• Work to be completed
Please return every line below that contains the string "siècle".

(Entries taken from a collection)
_ _ _ _

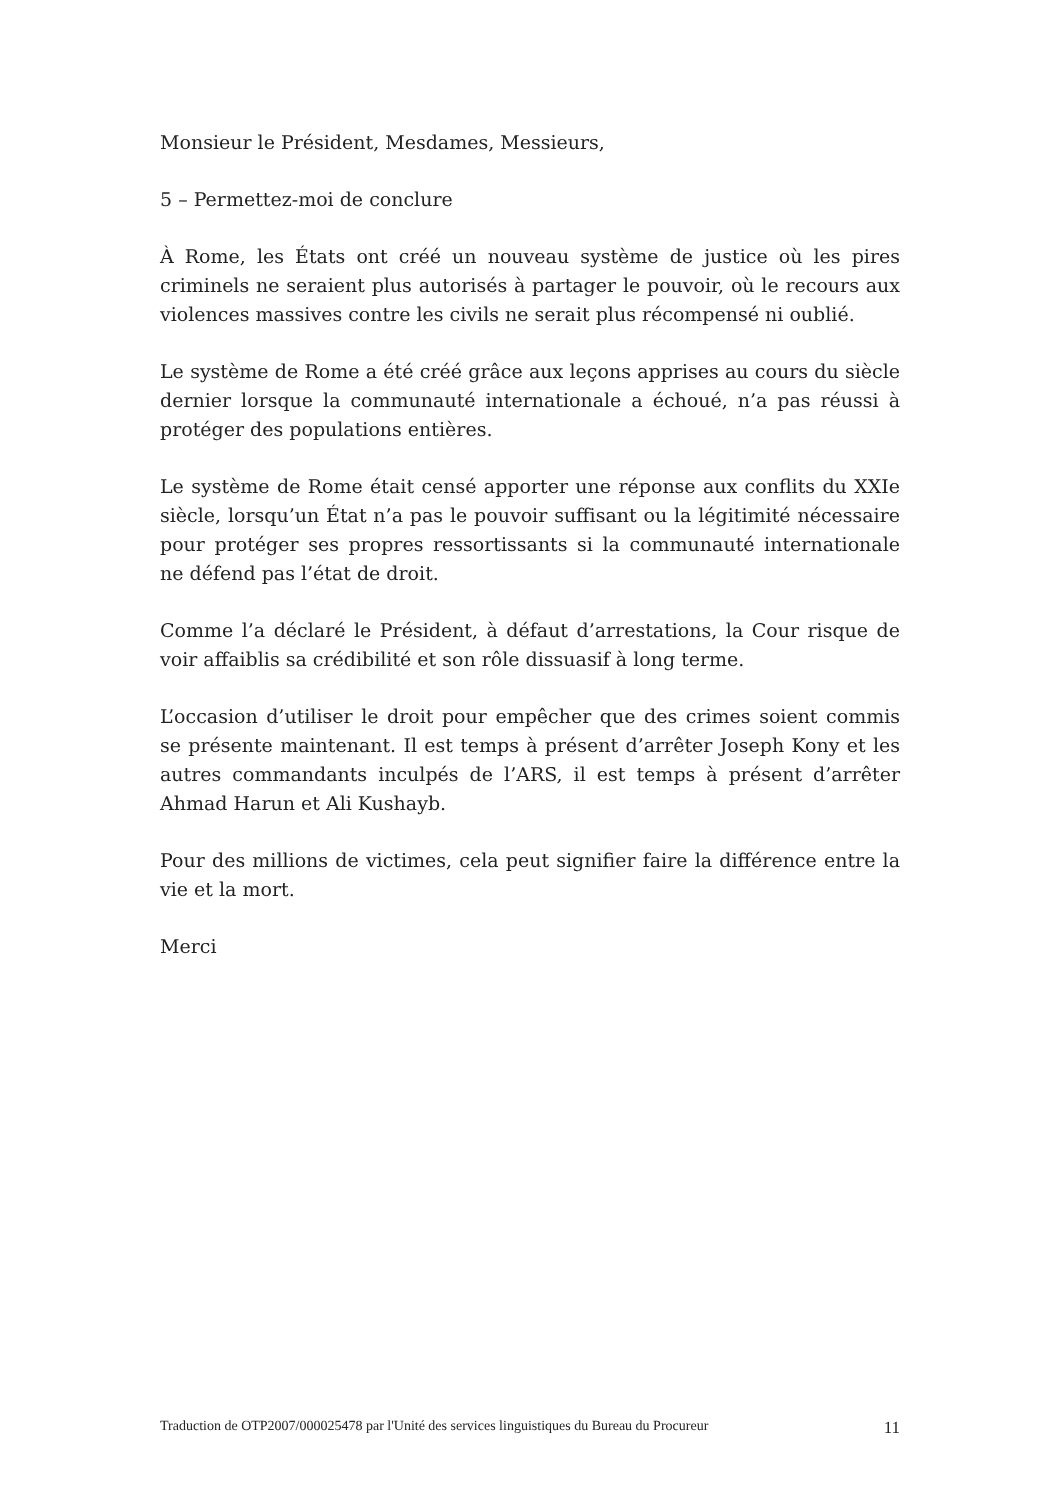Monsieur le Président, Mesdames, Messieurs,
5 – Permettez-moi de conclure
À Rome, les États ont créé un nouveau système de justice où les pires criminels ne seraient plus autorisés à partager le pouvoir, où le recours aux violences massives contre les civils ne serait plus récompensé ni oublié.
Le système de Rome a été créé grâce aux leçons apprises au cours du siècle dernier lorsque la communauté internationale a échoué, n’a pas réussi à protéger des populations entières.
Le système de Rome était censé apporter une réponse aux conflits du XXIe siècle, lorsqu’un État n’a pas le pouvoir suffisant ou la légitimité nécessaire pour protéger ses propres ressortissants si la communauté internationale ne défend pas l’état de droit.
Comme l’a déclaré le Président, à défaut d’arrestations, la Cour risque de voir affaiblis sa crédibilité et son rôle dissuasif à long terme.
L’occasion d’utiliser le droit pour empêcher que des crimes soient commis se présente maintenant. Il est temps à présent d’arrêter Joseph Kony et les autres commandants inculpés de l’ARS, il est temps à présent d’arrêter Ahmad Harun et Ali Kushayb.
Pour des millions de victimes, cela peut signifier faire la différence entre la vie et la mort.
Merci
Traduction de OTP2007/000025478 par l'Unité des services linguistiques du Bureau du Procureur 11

_ _ _ _

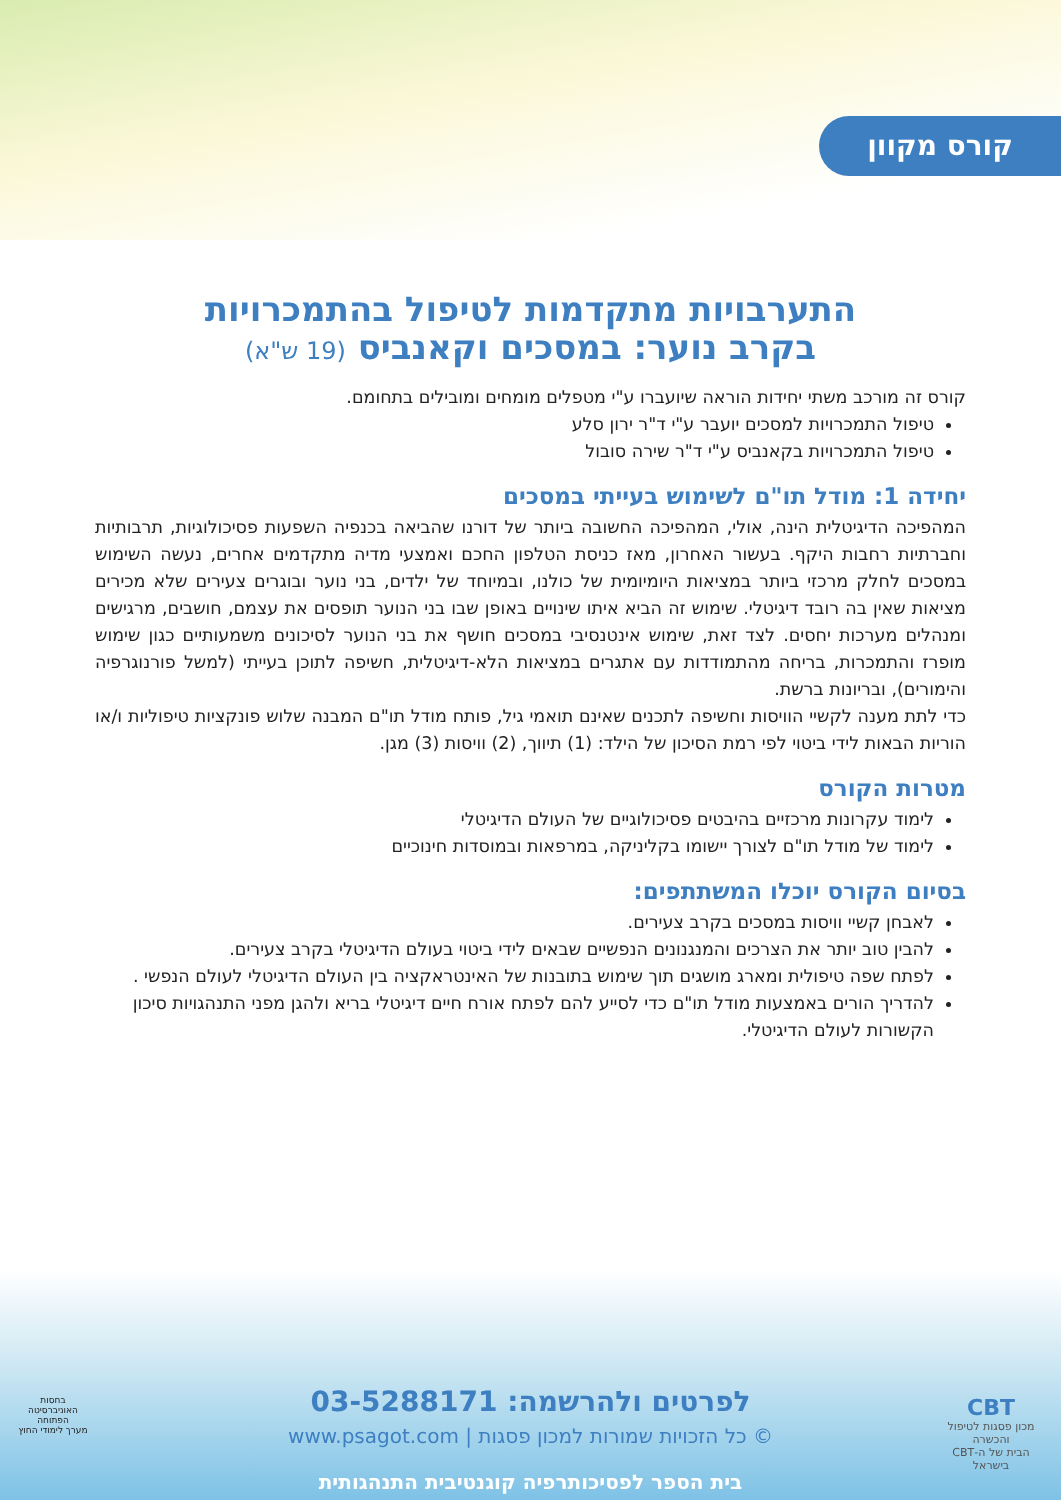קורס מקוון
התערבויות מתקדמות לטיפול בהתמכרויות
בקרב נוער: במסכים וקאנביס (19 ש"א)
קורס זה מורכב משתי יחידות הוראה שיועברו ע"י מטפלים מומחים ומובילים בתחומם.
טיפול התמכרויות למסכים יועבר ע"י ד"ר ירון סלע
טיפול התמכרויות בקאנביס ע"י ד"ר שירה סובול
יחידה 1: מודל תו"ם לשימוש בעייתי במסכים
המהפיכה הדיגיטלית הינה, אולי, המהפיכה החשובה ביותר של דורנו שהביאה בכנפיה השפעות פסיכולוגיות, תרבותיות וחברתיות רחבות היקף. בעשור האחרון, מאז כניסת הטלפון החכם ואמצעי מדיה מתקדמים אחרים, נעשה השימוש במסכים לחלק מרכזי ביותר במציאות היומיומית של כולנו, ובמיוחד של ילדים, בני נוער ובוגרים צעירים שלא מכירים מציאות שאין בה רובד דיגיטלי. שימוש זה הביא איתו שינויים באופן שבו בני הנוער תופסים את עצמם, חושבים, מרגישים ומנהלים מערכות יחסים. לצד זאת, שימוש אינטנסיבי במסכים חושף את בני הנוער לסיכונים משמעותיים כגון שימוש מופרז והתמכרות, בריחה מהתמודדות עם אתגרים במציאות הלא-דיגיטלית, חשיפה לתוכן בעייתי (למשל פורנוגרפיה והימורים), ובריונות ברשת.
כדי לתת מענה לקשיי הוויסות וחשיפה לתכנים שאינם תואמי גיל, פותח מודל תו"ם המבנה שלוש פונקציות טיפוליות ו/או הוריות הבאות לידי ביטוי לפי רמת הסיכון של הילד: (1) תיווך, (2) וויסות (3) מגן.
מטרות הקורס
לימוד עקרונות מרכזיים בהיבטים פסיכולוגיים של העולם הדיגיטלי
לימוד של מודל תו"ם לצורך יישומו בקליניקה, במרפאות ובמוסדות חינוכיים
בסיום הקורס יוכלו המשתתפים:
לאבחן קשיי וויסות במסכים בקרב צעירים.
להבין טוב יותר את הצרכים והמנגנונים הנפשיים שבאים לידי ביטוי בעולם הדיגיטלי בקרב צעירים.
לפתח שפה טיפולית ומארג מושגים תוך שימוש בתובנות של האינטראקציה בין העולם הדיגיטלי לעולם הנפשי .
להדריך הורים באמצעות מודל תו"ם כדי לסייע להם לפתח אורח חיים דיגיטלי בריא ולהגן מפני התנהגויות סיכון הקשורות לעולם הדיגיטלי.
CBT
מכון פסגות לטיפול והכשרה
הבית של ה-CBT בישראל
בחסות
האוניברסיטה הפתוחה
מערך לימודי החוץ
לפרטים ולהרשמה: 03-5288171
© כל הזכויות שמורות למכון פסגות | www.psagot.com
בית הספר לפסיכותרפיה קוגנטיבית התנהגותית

_ _ _ _

• Result of the task
Le système de Rome a été créé grâce aux leçons apprises au cours du siècle dernier lorsque la communauté internationale a échoué, n’a pas réussi à protéger des populations entières.
Le système de Rome était censé apporter une réponse aux conflits du XXIe siècle, lorsqu’un État n’a pas le pouvoir suffisant ou la légitimité nécessaire pour protéger ses propres ressortissants si la communauté internationale ne défend pas l’état de droit.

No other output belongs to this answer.